◆ JOB ◆
A single number is required: the count of lines in the entries below that include the word "Image".
——
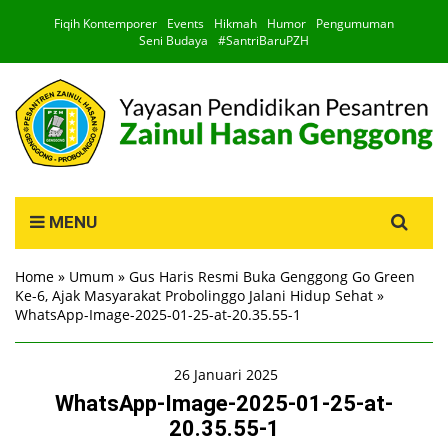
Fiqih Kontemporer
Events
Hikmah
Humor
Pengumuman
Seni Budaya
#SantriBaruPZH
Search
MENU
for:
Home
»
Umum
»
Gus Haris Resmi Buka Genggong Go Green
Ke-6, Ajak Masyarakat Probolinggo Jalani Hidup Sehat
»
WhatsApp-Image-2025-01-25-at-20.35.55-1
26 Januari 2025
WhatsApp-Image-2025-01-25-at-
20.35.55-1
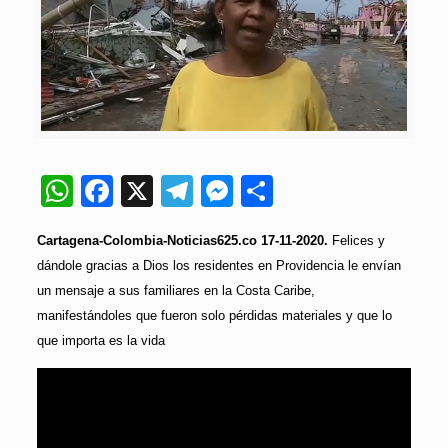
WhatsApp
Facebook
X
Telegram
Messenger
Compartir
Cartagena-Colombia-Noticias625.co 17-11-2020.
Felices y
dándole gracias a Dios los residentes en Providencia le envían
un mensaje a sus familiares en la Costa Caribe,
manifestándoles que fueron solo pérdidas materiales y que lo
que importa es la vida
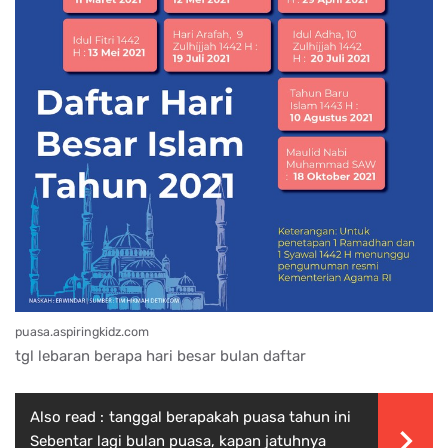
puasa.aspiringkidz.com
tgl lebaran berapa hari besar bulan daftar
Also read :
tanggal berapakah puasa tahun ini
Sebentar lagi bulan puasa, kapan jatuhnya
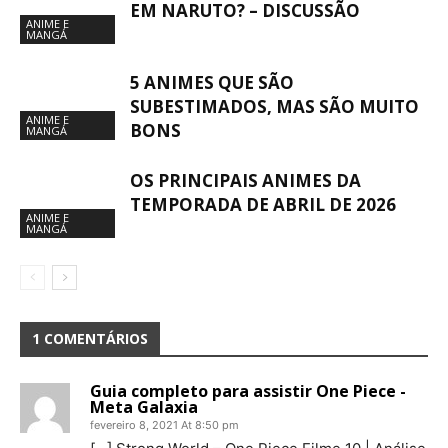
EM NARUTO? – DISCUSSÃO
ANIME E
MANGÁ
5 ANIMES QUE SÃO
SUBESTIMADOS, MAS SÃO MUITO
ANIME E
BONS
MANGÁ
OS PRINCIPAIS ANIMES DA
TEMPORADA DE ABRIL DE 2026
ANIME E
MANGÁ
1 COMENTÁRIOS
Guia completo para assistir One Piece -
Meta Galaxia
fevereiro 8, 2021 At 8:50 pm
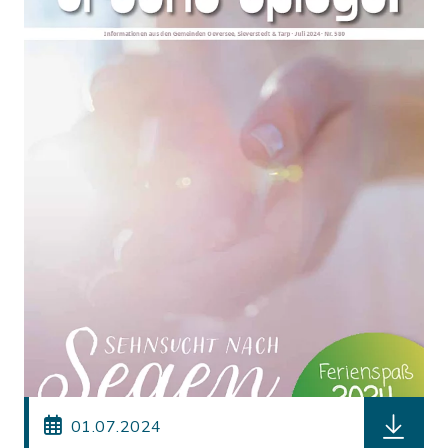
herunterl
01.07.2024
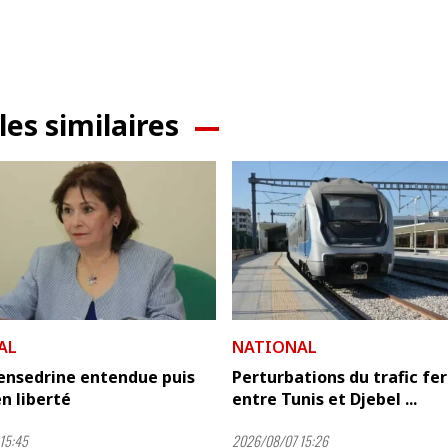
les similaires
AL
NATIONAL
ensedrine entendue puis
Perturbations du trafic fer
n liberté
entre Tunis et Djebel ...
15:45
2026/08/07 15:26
——
◆ ANSWER BELOW ◆
2